Permanent life-domes could be a covered carrousel of the hex living quarters that were the living quarters in the spacecraft and ride inside each dome as a carrousel to create a faux-gravity - having had the same function on the inter-planetary spacecraft. These should be designed such that smaller domes could eventually become much larger units to take best advantage of mass for a flywheel effect.
Figure angle of flooring to carrousels diameter for best weight to speed false-gravity effect.
Life-domes should covered with a skin that provides solar power and insulation. This could be a layered net. Viewing decks can be integrated.
Multiple and heavy-use, gravity units are, of course, separate from normal living quarters and must be so designed.
There should be trams that connect life-domes. These corridors will be modular and will also provide gardens and utilities runs for the modular and expandable recirculation life support system.
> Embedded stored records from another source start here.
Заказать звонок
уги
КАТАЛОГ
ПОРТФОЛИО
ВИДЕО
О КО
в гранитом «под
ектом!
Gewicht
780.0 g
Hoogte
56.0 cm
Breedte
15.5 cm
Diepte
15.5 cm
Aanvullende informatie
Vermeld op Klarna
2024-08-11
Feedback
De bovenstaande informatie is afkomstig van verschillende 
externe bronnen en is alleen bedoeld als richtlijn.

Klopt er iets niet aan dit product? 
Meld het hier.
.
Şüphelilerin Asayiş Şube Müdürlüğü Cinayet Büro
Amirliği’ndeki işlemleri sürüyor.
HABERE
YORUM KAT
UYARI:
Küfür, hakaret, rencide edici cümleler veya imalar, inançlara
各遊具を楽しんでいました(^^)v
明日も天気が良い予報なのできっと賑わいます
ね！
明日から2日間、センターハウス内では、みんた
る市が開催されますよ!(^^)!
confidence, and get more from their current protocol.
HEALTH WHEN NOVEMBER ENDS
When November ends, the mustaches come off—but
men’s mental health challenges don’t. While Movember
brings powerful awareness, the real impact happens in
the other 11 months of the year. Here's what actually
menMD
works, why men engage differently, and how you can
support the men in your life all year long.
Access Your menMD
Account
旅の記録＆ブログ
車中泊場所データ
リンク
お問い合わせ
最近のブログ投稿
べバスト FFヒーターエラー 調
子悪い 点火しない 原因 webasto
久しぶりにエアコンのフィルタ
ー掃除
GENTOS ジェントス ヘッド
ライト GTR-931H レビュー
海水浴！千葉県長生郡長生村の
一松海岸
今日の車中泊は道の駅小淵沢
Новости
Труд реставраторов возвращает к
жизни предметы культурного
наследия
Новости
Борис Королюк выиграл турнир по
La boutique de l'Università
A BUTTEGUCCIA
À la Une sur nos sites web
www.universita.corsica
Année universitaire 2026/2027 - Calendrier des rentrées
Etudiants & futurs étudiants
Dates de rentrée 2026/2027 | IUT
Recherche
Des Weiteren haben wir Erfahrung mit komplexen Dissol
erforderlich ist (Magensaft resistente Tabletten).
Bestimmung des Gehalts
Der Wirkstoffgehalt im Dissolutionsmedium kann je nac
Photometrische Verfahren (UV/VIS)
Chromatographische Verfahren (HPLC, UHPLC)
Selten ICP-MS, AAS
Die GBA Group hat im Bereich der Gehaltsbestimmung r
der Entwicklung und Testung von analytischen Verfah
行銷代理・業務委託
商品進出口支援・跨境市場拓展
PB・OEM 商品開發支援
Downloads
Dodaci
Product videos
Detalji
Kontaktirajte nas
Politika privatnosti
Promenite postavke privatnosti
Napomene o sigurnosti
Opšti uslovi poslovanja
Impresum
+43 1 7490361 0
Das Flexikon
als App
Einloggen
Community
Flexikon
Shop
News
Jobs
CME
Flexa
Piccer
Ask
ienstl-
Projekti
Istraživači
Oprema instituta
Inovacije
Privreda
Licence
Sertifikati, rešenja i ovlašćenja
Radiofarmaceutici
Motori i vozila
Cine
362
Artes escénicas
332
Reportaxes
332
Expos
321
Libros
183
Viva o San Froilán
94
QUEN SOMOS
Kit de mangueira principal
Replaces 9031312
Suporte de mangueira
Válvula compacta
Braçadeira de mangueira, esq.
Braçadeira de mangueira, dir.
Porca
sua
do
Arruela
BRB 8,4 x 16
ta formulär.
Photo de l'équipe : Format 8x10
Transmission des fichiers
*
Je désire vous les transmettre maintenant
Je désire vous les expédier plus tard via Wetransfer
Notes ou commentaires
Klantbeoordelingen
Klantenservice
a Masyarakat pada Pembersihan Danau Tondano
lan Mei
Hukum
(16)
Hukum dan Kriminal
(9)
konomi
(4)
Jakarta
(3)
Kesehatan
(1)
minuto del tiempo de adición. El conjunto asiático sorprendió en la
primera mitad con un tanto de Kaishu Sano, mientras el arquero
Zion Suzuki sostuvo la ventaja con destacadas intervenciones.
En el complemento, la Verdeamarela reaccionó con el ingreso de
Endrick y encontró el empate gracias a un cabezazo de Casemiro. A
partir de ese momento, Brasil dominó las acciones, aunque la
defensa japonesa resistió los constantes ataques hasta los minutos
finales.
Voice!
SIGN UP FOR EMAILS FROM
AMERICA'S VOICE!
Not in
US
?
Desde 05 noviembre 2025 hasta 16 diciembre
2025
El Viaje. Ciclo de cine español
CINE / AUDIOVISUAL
Longer term: Examine the potential viability through all systems and design ramifications for producing cave, solid rock installations, stone structures, and production of Martian concrete with cure methodologies. Concrete and fiber matrix composites.
space vehicle concerns -
1): It may be necessary to have cameras in every area. If so, personal privacy must be maintained where the system is not hackable but emergency protocols allow various and defined access.
Therefore, it also might be advisable to think about personal chip identifiers. Among the many other systems uses of personal identifiers, video logs could be defined under stern contract to allow anyone legal rights and open access to any camera logs that they have been a part of in any area of the ship or installation. This disallows abuse. Personal interactions then can then also be relegated to specially exempted closed access rights - where a given interaction can only be accessed by agreement and consent of the parties involved. Personal identifiers and an applied code of use may, in fact become a completely necessary and normal aspect to space travel. These systems can be integrated with craft maintenance sensor systems.
2): Develop my wall-screens invention such that whole wall-areas in space craft and living quarters can be interactive viewing and control screens.
3): Develop my power use system design that recirculates voltage potentials, as opposed to driving power voltages to grounds.
Explore the notion of creating a vehicle-encompassing magnetic field that, once established, might absorb and sink power from the solar wind. The vehicle power rails, devices and systems, in such case, should then be designed as a fully integrated system.
4): Develop fully integrated, modular standardized, dynamic and redundant water, septic, food-production and air and gases recycling systems.
5): As the function of humans is to do things, what they do may have effects of consequence throughout the craft. There then should be plans to encompass all potentials through time. We wish to avoid a situation where someone didn't think about the overall or true displacement of mass in areas they were not focused on. So a system to define the states of distribution of materials, mass and momentum such that constant monitoring by computer, sets rules of behavior - is probably necessary. It may be advantageous to build isolated rotation rings - where changing weight activities can be kept controlled and isolated and not effect the craft as a whole.
6: One would think the 1% atmosphere of Mars would disallow lighter-than-air craft. However: analyze atmosphere make-up to lighter than carbon-dioxide gases toward possible dirigible designs.